Information provided section start

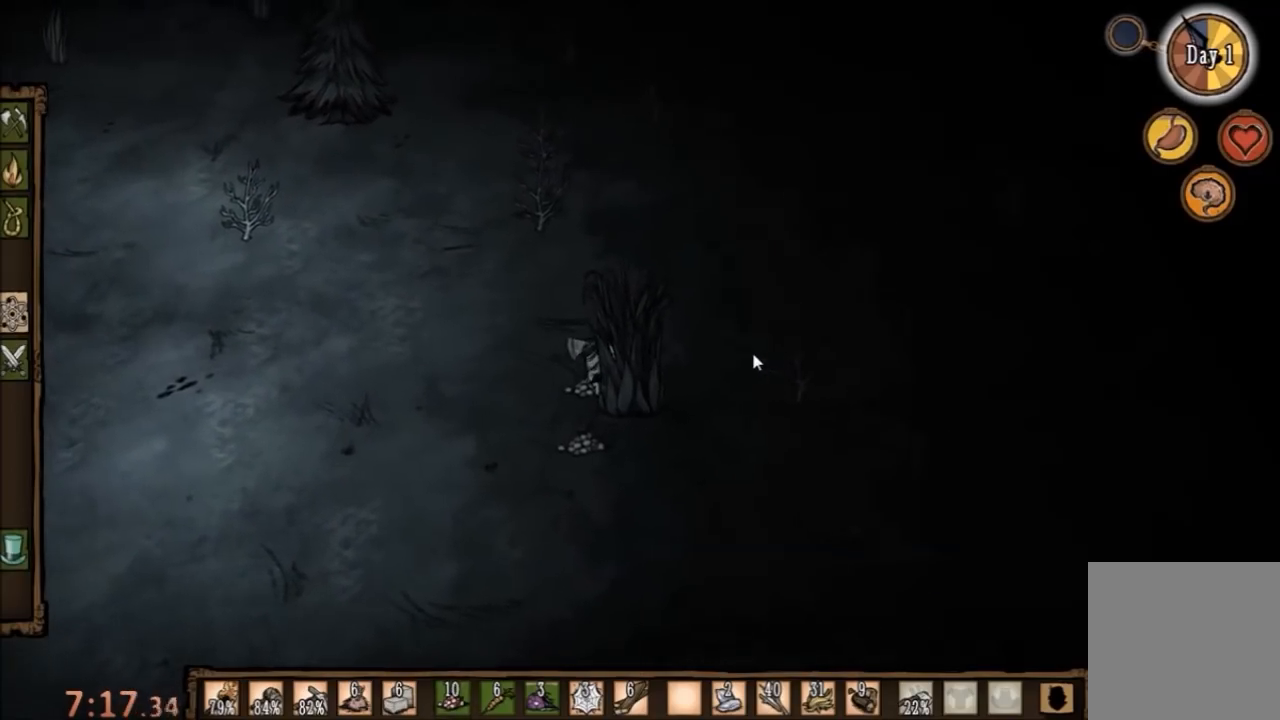
{"keys": ["f"], "mouse": [], "events": []}
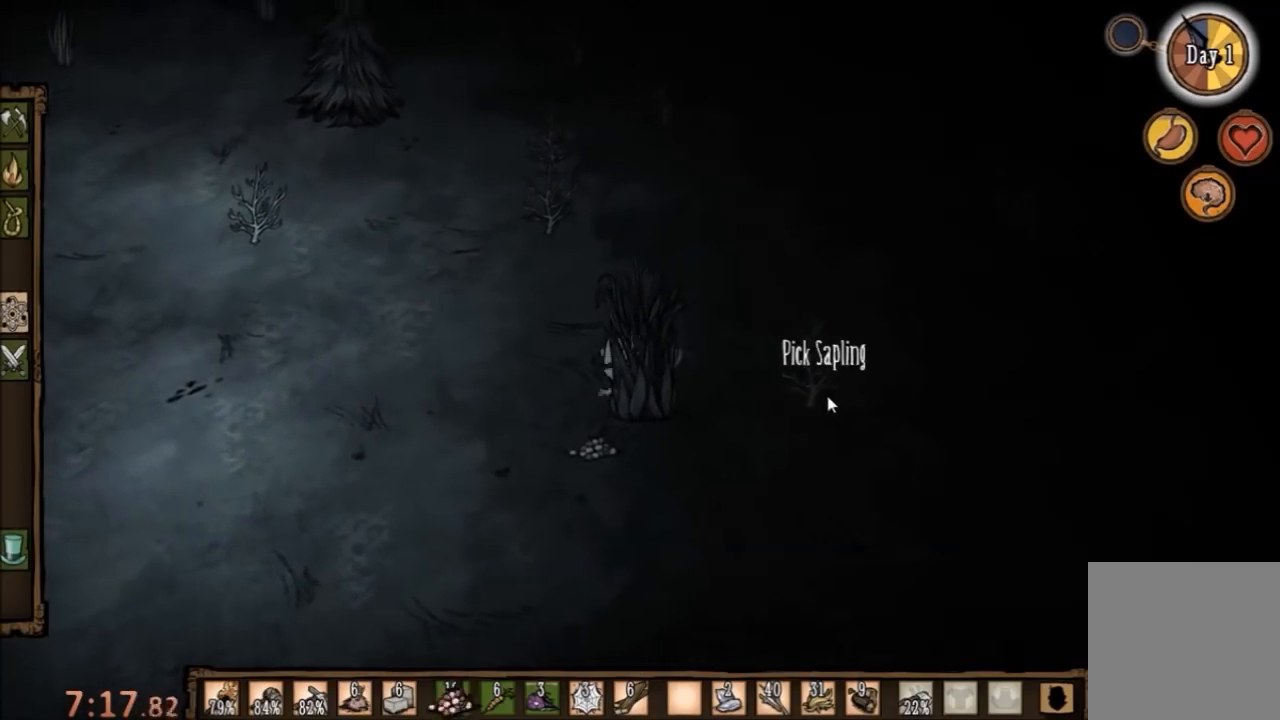
{"keys": [], "mouse": [], "events": [[433, "f", "up"]]}
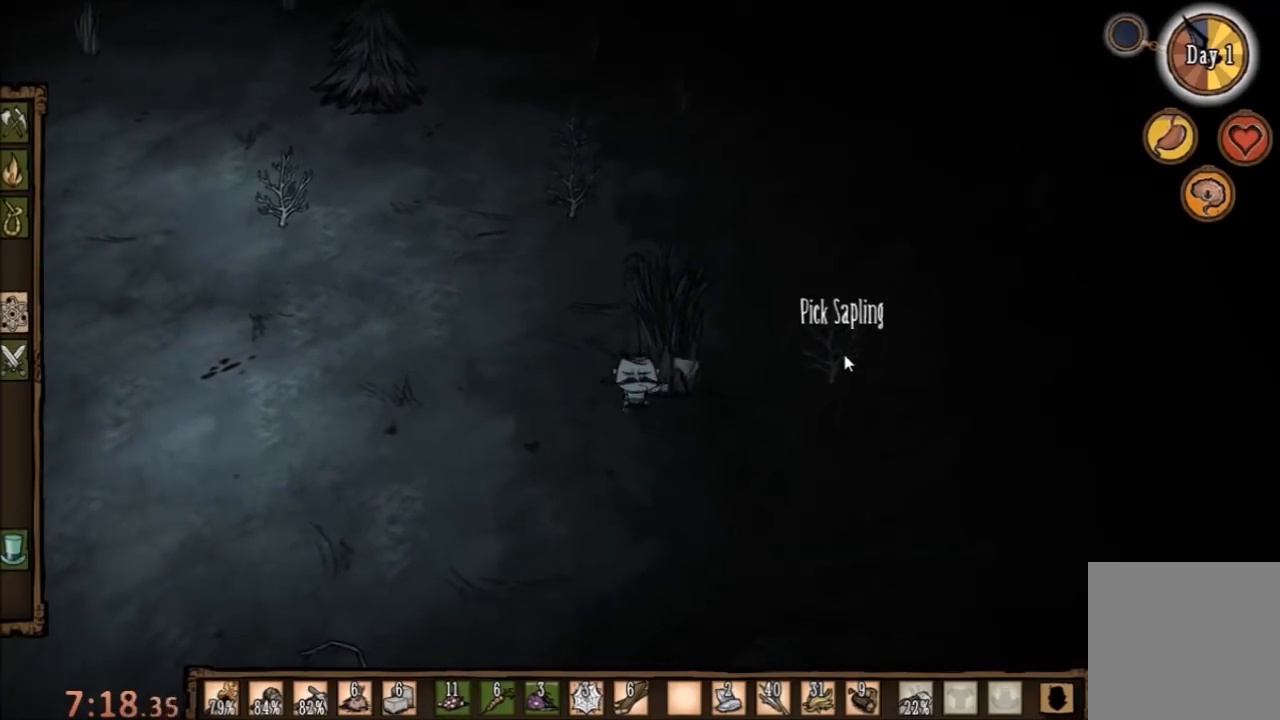
{"keys": [], "mouse": [], "events": [[33, "mouse_left", "down"], [133, "mouse_left", "up"], [167, "mouse_left", "down"], [233, "mouse_left", "up"]]}
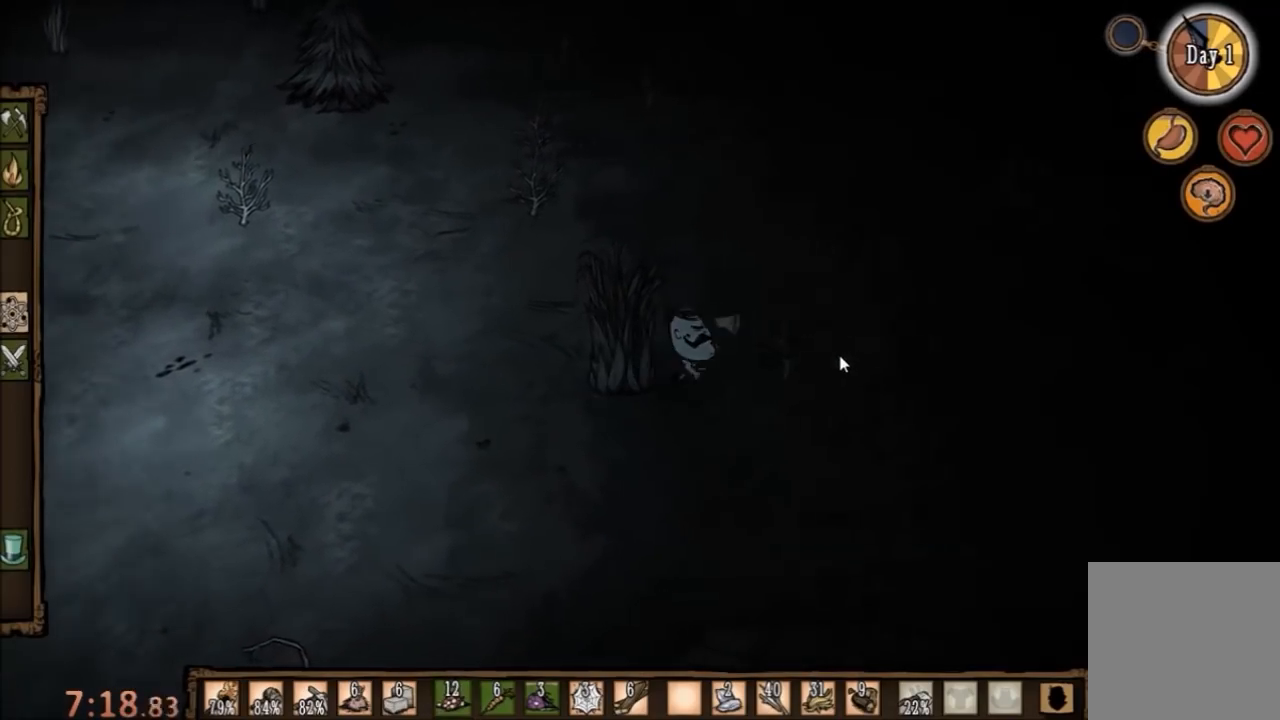
{"keys": [], "mouse": [], "events": []}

Information provided section end

→ Task brief
Each line of the data must be transcribed exactly; pictures are not carried over.

→ Answer to this problem
{"keys": ["f"], "mouse": [], "events": []}
{"keys": [], "mouse": [], "events": [[433, "f", "up"]]}
{"keys": [], "mouse": [], "events": [[33, "mouse_left", "down"], [133, "mouse_left", "up"], [167, "mouse_left", "down"], [233, "mouse_left", "up"]]}
{"keys": [], "mouse": [], "events": []}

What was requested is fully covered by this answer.